-- DATA SUPPLIED follows --
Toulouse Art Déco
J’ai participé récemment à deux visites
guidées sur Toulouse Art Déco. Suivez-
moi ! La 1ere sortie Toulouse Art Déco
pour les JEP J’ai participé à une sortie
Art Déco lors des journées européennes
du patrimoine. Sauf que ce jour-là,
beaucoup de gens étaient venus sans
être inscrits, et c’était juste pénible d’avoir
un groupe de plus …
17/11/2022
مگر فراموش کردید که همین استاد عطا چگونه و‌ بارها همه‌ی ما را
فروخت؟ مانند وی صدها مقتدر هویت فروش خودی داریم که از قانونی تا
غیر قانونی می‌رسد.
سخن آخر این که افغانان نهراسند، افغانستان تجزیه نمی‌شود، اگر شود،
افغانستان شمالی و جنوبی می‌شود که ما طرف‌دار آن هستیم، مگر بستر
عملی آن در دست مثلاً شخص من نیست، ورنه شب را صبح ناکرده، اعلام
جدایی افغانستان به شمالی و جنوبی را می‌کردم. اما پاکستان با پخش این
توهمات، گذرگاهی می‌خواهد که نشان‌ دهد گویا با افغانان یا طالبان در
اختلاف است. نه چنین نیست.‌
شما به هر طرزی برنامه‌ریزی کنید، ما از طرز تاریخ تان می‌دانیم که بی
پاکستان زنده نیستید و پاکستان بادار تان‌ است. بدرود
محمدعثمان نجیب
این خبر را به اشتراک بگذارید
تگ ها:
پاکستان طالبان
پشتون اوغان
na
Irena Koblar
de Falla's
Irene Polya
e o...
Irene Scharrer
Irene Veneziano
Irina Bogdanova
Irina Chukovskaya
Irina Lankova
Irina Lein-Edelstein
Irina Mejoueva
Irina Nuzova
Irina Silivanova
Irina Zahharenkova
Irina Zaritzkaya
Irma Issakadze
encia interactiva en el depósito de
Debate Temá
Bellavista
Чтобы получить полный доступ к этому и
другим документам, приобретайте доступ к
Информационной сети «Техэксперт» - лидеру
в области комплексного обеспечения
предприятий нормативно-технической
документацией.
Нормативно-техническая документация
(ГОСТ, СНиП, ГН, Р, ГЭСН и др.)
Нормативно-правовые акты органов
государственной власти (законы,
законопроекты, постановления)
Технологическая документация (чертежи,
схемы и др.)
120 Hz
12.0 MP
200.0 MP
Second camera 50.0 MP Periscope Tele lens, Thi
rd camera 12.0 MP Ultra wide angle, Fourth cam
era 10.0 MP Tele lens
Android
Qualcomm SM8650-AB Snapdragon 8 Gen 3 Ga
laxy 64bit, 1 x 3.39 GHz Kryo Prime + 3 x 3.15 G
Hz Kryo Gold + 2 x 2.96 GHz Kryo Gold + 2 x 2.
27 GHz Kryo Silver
-- DATA SUPPLIED concluded --
EXERCISE ::
Restate, word for word and with nothing added, the lines from the first line of the listing through the one where "عملی آن در دست" stands.

COMPLETED EXERCISE ::
Toulouse Art Déco
J’ai participé récemment à deux visites
guidées sur Toulouse Art Déco. Suivez-
moi ! La 1ere sortie Toulouse Art Déco
pour les JEP J’ai participé à une sortie
Art Déco lors des journées européennes
du patrimoine. Sauf que ce jour-là,
beaucoup de gens étaient venus sans
être inscrits, et c’était juste pénible d’avoir
un groupe de plus …
17/11/2022
مگر فراموش کردید که همین استاد عطا چگونه و‌ بارها همه‌ی ما را
فروخت؟ مانند وی صدها مقتدر هویت فروش خودی داریم که از قانونی تا
غیر قانونی می‌رسد.
سخن آخر این که افغانان نهراسند، افغانستان تجزیه نمی‌شود، اگر شود،
افغانستان شمالی و جنوبی می‌شود که ما طرف‌دار آن هستیم، مگر بستر
عملی آن در دست مثلاً شخص من نیست، ورنه شب را صبح ناکرده، اعلام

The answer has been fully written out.